I was reading Kodak Color handbook (a very old collection of booklets
from Kodak, possibly late 60's), where there is a long treatment of
various techniques.

There is a statement in that book that surprised me:

"Field studies have shown that pictures made using reflected metering
appear to be more pleasant than those made with incident light
metering"

I may not be repeating exact words, but this is the idea.

How is it that pictures made using reflected light metering are "more
pleasant"?

Thanks,
Sreenath


It doesn't surprise me in the least (let the flames begin).
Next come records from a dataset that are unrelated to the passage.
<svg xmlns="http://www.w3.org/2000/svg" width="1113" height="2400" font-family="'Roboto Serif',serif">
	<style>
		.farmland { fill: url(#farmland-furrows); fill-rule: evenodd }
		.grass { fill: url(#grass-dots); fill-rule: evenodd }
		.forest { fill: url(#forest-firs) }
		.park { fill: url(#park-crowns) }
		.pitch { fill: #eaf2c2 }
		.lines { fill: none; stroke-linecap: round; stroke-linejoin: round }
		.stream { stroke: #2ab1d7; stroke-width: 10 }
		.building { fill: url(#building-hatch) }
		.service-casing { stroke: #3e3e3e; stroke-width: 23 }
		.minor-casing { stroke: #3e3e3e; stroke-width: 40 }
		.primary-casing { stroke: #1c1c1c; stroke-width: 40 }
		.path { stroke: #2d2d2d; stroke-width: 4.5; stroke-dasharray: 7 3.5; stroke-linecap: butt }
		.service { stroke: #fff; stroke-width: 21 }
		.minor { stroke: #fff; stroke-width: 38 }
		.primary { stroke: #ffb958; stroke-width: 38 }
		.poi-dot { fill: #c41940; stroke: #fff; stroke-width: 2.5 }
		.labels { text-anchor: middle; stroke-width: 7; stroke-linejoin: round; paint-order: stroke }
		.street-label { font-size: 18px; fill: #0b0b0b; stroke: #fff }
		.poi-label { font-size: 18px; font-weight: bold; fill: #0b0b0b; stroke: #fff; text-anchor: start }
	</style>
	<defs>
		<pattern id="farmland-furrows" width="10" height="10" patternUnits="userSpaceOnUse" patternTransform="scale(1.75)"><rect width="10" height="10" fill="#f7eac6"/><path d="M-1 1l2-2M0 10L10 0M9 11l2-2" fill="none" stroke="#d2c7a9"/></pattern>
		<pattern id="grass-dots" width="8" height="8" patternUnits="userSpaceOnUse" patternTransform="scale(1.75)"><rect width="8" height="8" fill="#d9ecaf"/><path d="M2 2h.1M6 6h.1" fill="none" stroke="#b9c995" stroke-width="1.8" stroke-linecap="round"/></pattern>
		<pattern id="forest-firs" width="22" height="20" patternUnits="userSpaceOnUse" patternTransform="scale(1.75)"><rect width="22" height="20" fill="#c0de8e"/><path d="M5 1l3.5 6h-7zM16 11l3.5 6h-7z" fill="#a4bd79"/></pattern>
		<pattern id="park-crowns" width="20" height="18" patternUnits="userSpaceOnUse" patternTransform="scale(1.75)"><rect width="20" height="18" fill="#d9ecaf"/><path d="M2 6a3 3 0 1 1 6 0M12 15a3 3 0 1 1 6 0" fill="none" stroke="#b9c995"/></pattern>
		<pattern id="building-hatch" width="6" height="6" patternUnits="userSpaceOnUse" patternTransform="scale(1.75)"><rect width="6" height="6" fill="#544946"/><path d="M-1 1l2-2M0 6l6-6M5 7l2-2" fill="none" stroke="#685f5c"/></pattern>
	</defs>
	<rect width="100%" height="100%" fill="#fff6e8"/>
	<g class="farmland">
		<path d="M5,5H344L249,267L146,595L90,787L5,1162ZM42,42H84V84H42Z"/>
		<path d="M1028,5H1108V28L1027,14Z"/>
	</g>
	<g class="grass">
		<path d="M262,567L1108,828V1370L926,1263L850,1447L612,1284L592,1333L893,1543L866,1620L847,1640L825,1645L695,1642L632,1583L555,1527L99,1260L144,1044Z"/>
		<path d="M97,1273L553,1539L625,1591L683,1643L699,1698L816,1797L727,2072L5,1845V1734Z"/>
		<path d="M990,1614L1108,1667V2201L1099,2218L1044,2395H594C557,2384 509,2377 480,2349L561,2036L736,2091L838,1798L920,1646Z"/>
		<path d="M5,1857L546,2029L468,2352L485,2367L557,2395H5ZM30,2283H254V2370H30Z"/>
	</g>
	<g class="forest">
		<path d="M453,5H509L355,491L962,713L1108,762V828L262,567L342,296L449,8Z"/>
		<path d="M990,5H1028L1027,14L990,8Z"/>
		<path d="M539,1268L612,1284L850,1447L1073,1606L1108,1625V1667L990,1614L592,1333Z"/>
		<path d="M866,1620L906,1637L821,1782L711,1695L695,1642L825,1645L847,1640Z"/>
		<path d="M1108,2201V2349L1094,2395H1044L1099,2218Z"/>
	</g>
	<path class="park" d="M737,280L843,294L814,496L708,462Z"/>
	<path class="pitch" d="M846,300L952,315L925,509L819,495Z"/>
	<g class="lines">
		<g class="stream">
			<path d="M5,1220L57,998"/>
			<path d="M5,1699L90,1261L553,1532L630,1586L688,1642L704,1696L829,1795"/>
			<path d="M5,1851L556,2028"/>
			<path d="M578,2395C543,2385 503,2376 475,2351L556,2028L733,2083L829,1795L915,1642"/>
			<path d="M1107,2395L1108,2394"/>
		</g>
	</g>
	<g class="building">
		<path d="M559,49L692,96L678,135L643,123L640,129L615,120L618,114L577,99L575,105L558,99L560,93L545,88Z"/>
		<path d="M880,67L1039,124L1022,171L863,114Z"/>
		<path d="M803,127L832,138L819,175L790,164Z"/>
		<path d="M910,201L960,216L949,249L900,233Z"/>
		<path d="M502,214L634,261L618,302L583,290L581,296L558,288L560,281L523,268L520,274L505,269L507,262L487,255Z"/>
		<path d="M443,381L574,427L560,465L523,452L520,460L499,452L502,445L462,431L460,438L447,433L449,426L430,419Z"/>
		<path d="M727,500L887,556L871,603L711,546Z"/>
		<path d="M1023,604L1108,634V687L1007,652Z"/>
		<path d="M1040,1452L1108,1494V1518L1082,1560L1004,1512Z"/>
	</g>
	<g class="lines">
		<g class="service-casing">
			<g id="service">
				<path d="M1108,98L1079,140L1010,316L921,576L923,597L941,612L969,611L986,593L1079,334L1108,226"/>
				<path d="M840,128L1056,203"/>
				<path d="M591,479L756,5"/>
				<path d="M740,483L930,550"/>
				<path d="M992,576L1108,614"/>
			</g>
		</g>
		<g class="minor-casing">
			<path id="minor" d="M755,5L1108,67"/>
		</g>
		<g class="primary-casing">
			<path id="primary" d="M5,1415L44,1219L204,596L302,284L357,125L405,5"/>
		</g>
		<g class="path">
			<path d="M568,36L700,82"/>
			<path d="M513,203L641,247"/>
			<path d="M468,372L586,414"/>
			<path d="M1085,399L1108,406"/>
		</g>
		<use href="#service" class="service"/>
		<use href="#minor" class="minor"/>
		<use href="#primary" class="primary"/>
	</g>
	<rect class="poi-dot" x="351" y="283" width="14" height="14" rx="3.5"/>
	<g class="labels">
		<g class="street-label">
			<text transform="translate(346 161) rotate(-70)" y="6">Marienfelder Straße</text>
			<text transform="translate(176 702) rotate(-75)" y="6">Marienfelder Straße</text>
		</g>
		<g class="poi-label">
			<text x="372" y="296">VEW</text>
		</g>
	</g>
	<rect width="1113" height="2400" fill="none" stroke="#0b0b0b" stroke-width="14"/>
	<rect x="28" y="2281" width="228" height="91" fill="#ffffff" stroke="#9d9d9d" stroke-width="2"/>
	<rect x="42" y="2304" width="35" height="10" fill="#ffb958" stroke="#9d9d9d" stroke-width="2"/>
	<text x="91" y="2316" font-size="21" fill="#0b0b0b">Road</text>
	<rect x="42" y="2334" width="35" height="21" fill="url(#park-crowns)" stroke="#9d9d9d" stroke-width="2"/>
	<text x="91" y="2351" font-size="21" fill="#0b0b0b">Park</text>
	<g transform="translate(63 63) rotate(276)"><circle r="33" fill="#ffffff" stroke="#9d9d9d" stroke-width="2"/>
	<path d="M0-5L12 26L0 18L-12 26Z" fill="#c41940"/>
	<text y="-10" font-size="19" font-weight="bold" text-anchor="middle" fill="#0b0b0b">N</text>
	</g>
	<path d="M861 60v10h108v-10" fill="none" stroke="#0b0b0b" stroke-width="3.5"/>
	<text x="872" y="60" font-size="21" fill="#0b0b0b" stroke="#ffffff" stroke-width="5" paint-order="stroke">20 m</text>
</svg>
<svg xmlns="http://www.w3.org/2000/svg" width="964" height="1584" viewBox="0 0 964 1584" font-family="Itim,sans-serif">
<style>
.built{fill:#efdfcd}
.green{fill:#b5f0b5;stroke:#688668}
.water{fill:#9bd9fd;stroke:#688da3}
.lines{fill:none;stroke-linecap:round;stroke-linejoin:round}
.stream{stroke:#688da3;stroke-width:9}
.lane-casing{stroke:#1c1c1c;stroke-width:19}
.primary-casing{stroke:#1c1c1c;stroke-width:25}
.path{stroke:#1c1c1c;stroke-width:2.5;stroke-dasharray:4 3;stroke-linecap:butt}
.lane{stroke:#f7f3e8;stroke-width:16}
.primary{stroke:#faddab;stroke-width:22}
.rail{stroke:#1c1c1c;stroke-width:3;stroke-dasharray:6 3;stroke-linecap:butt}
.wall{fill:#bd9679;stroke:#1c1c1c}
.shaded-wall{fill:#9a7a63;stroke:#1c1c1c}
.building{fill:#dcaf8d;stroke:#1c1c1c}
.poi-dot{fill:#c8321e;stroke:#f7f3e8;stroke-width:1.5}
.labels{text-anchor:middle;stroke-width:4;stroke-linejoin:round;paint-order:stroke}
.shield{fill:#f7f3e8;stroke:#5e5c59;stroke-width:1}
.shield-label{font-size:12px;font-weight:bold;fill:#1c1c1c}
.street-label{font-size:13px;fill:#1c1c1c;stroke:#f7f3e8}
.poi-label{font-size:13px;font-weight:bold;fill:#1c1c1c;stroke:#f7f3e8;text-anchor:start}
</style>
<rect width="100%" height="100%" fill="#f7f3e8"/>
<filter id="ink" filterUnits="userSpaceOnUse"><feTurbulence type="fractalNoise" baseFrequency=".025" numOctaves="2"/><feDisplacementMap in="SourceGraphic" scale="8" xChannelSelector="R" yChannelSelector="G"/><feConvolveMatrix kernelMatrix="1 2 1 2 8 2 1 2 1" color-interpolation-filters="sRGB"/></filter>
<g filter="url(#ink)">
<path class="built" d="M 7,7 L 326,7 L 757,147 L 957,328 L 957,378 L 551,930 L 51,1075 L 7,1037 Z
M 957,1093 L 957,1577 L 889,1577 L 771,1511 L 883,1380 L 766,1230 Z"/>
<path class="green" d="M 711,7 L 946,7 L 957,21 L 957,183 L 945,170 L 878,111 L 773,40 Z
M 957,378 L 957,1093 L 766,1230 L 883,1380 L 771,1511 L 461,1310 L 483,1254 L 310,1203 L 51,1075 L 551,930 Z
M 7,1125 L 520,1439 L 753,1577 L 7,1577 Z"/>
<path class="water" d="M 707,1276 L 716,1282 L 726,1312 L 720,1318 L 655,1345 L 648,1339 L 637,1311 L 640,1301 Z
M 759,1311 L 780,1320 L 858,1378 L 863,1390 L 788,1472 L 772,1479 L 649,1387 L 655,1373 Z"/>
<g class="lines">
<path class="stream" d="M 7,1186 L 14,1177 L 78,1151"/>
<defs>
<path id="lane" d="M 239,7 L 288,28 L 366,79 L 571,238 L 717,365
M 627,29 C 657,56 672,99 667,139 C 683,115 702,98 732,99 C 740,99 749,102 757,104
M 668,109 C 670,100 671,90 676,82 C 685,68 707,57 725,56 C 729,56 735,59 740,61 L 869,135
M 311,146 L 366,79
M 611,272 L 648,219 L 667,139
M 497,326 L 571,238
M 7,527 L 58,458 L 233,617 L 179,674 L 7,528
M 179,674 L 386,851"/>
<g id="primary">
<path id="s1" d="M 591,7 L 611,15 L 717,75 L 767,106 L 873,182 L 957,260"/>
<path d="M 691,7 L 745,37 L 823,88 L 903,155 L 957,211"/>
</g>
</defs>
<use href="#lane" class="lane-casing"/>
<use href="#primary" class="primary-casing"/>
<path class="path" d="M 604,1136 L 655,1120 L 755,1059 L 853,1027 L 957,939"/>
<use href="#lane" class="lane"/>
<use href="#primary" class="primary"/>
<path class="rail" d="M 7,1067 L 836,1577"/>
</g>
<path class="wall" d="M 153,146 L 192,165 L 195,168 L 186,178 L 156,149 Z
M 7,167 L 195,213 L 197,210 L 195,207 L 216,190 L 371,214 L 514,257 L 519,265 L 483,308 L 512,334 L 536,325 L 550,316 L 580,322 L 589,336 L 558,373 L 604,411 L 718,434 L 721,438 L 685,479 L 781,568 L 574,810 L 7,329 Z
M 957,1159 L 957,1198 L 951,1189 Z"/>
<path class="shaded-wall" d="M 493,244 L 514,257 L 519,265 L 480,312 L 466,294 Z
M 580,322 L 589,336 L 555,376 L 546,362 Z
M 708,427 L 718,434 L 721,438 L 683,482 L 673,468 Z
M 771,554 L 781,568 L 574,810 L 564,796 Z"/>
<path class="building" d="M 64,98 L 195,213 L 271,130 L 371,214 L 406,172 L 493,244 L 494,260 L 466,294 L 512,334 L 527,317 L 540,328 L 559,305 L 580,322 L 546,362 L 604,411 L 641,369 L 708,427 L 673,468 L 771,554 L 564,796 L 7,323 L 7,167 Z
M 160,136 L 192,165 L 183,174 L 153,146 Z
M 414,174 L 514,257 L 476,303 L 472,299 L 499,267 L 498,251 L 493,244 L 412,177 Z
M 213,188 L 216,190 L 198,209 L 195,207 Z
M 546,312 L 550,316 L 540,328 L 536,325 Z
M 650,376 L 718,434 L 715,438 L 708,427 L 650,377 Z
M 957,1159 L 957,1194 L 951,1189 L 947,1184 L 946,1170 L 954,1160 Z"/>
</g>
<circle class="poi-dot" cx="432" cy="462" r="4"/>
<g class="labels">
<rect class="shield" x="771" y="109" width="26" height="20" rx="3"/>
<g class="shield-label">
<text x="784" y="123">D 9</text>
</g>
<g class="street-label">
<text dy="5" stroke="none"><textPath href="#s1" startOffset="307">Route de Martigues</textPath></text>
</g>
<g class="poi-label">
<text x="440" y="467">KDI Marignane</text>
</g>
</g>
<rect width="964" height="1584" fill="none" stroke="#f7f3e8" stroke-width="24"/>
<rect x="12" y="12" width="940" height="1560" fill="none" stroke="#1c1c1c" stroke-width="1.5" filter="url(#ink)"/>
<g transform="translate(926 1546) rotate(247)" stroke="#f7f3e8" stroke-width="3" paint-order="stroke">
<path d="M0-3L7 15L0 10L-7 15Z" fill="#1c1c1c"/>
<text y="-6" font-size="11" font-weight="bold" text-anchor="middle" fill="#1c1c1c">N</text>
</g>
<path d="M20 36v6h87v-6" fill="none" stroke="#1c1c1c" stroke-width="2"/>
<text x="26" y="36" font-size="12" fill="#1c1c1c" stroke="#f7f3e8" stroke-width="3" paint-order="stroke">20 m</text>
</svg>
If you
think about it, incident metering makes little
sense in either vision or photography (another cue for dissenting
opinions). What gives an object color, shape, and texture is the
light that it REFLECTS back to your eye or your film/digital sensor.
Take this to the extreme, and consider that you want to photograph a
black hole (so dense, even light doesn't escape...remember that light
behave both like a particle and a wave)...it REALLY DOESN'T matter
how much light falls on it, none is coming back so it just appears to
be a black area with no shape, color, or texture. I'm sorry, but the
human eye and photographic processes ARE NOT sensitive to how much
light FALLS on an object, only on how much comes back to the sensor
(eye, digital sensor, film, etc.).

So, careful (so as not to be deceived by a non-representative area)
reflected metering yields results more like what you see and
attracted you to the subject in the first place. Incident metering
can yield results unlike what you are seeing so if the scene is
unremarkable, you might prefer those results.

[INSERT OPPOSING VIEWS HERE]


In theory, incident metering eliminates the problem of how to photograph
snow, or grass or shadow etc. Your meter will never be off because of the
subject and each part of the subject will be recorded on the film in at the
expected density.

The theory sort of falls apart due to the limits of the film. It can't
always record all light levels.

Reflective averaging makes sure the average density of the subject is
grey, which is usually right, but not always.

Now if you use the zone system you get around this, and can use it to
your creative advantage, if you have the skill and time.

In the real world, there is no best, only what works.